### TEXT UNDER STUDY
◇ ◇ ◇ ◇

[geos-devel] Polygonizer returns inner rings on their own?
Martin Davis
mbdavis at refractions.net
Wed Aug 5 12:01:07 EDT 2009
The Polygonizer creates every possible polygon defined by the input
linework. That is, it forms the linework into a polygonal coverage.
That's why the hole also has a polygon filling it.
This is one common requirement for polygonization. Howwever, I can see
that it might be useful to be able to specify that the Polygonizer
should return only a (Multi)Polygon out of the input linework, which
sounds like it would meet your need. This would compute the depth
parity of the (potentially nested) polygons, and discard those with even
parity. I might try and add this to JTS shortly.
Frederik Ramm wrote:
> Hi,
>
> why is it that the (C++) Polygonizer, when given the following four
> geometries,
>
> "LINESTRING(1 1, 1 10, 10 10)"
> "LINESTRING(10 10, 10 1, 1 1)"
> "LINESTRING(20 20, 20 30, 30 30, 30 20, 20 20)"

◇ ◇ ◇ ◇

### DIRECTIONS
1 > Answer these questions about the Polygonizer message, one answer per line:
(a) Which polygons would the proposed option discard?
(b) To what does Martin Davis say he might try to add this option?
(c) Which version of the Polygonizer does Frederik Ramm ask about?
2 > Reproduce the Polygonizer message verbatim between "Martin Davis" and "to JTS shortly.", inclusive.

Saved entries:
◇ ◇ ◇ ◇

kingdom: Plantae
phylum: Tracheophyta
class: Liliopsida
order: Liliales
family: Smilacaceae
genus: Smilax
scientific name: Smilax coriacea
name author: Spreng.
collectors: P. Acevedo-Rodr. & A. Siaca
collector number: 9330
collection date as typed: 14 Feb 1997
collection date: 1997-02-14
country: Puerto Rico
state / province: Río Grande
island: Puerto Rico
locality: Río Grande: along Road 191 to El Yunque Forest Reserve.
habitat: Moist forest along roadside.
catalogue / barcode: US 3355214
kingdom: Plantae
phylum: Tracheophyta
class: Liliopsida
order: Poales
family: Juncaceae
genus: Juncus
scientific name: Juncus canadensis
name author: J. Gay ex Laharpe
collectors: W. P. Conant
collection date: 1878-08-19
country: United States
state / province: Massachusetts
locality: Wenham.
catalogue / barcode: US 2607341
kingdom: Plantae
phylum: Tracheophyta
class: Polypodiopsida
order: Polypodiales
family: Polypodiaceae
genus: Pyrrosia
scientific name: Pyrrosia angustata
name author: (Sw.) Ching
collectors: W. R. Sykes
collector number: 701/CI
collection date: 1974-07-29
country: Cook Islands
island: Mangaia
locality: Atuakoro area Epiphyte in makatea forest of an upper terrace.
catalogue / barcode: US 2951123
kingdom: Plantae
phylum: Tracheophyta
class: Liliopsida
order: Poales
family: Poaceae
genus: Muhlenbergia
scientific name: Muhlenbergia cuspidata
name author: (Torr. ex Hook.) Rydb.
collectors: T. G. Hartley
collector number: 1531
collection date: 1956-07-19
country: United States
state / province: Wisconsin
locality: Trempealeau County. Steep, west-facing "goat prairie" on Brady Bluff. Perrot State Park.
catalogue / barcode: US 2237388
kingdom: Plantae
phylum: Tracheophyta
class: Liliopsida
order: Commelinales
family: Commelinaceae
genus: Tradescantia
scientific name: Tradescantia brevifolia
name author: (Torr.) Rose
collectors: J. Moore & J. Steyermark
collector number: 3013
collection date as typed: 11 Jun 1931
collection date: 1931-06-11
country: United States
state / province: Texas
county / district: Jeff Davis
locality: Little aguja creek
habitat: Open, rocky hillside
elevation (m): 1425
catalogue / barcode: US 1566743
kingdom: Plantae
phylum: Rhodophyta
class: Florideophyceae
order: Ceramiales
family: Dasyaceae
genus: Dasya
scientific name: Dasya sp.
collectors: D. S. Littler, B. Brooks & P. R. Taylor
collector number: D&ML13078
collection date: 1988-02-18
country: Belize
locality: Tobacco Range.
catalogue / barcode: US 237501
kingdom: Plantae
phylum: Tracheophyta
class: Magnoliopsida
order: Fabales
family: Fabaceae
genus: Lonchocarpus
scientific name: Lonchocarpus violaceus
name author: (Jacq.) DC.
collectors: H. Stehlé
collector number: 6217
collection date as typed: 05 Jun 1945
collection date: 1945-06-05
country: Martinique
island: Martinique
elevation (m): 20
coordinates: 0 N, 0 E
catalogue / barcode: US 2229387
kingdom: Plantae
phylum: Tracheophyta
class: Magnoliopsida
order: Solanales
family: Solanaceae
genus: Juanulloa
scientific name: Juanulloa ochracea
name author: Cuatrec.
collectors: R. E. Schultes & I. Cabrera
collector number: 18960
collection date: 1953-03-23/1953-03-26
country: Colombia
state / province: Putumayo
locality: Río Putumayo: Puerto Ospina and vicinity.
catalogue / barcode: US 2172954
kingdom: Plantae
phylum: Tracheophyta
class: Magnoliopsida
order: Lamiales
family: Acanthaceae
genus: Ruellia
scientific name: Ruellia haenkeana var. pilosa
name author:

◇ ◇ ◇ ◇

### ANSWERS PER TASK
1 >
(a) Those with even depth parity
(b) JTS
(c) The C++ Polygonizer

2 >
Martin Davis
mbdavis at refractions.net
Wed Aug 5 12:01:07 EDT 2009
The Polygonizer creates every possible polygon defined by the input
linework. That is, it forms the linework into a polygonal coverage.
That's why the hole also has a polygon filling it.
This is one common requirement for polygonization. Howwever, I can see
that it might be useful to be able to specify that the Polygonizer
should return only a (Multi)Polygon out of the input linework, which
sounds like it would meet your need. This would compute the depth
parity of the (potentially nested) polygons, and discard those with even
parity. I might try and add this to JTS shortly.